Résolument engagée, Björk a affirmé que tout son temps libre – à côté de sa carrière musicale – sera désormais dédié à cette cause :

Je pense que j’ai plus de poids ici en Islande, pas seulement pour faire des discours mais aussi pour changer les choses, plutôt qu’en parcourant le monde en avion pour lutter contre le réchauffement climatique.

Si l’on réussit à en faire des parcs nationaux et à les préserver, ce sera la plus grande chose que j'aurais réalisé dans ma vie et je pourrai dire à mes petits-enfants "voilà ce que j’ai accompli".

Par ailleurs, Björk a maintenu son soutien au rassemblement parisien pour la COP21, « un grand pas pour le monde ».

La nature islandaise en danger

De plus en plus de touristes du monde entier viennent admirer les reliefs géologiques uniques de l'Islande, parsemés de glaciers, de volcans, entre autres geysers et sources thermales. Aussi, l’association "Heart of Iceland" peut craindre un coup dur pour l’économie touristique du pays dont les paysages époustouflants demeurent la principale raison de la venue des étrangers.

Un engouement récent, très profitable au PIB du pays, qui pourrait très vite retomber si les paysages se transformaient en un alignement de poteaux électriques et de centrales.

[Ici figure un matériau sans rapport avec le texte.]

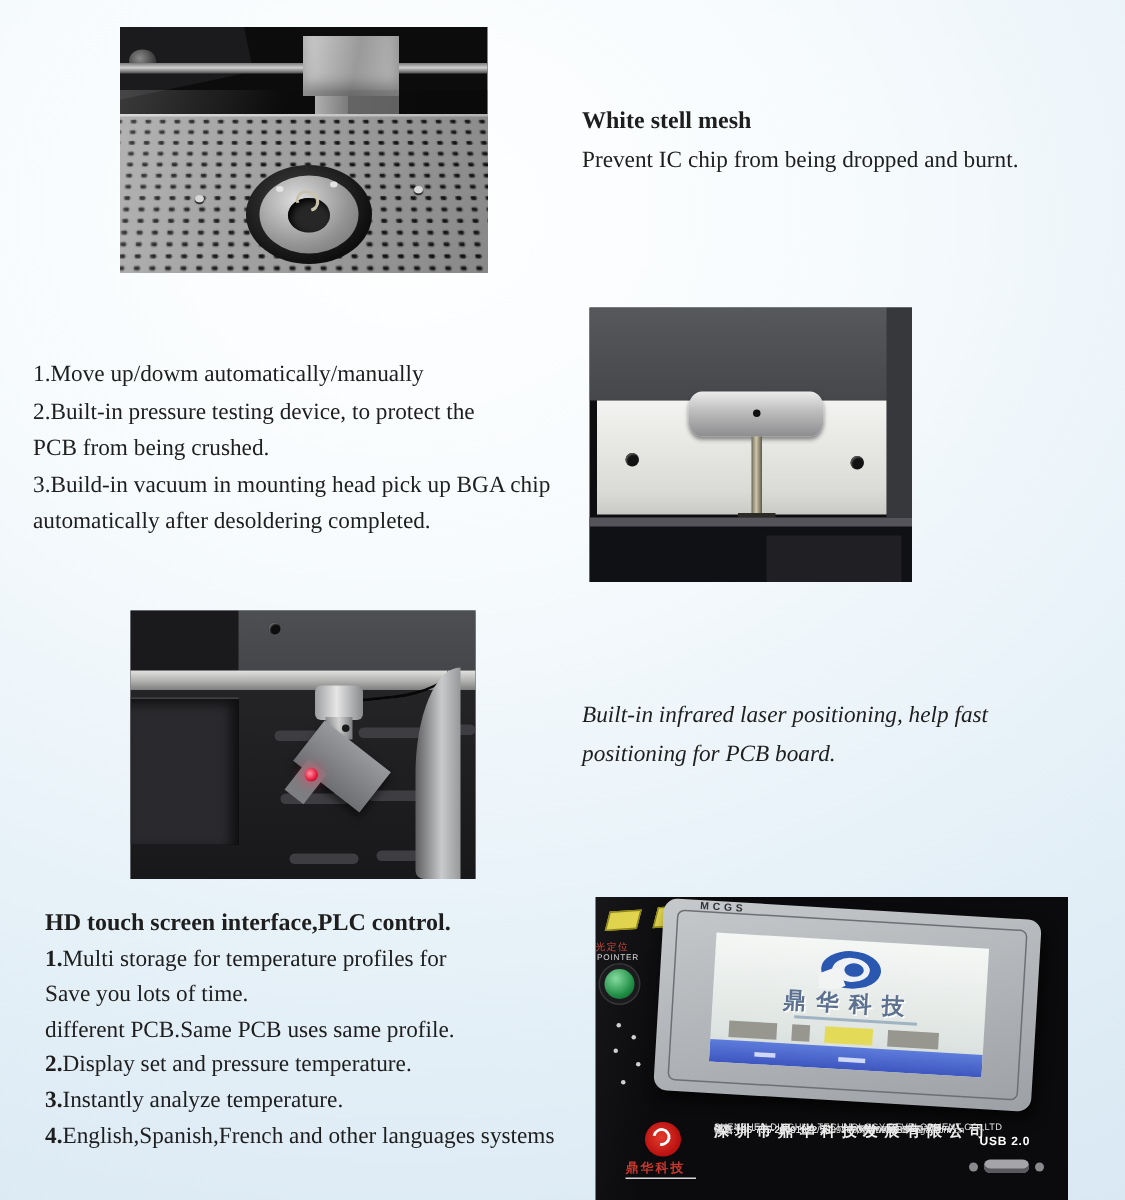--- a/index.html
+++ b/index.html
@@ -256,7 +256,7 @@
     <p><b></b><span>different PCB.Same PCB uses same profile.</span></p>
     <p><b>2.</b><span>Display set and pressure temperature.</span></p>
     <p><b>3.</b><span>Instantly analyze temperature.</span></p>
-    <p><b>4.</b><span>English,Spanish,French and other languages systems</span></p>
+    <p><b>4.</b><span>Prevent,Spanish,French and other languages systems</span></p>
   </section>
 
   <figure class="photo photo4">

Selon un article récemment publié par le site Reuters, un partenariat énergétique entre l’Islande et la Grande Bretagne serait en discussion. Les deux Premiers ministres respectifs, Sigmundur David Gunnlaugsson et David Cameron, envisageraient l’installation d’un câble de 1200 km sous la mer reliant les deux pays. Les volcans islandais fourniraient ainsi les foyers britanniques en énergie. Un chantier pharaonique qui pourrait prendre 10 ans.

Une course au commerce énergétique au détriment de la préservation du patrimoine naturel que les Islandais, représentés par leur icône nationale, ne seraient pas près d'accepter.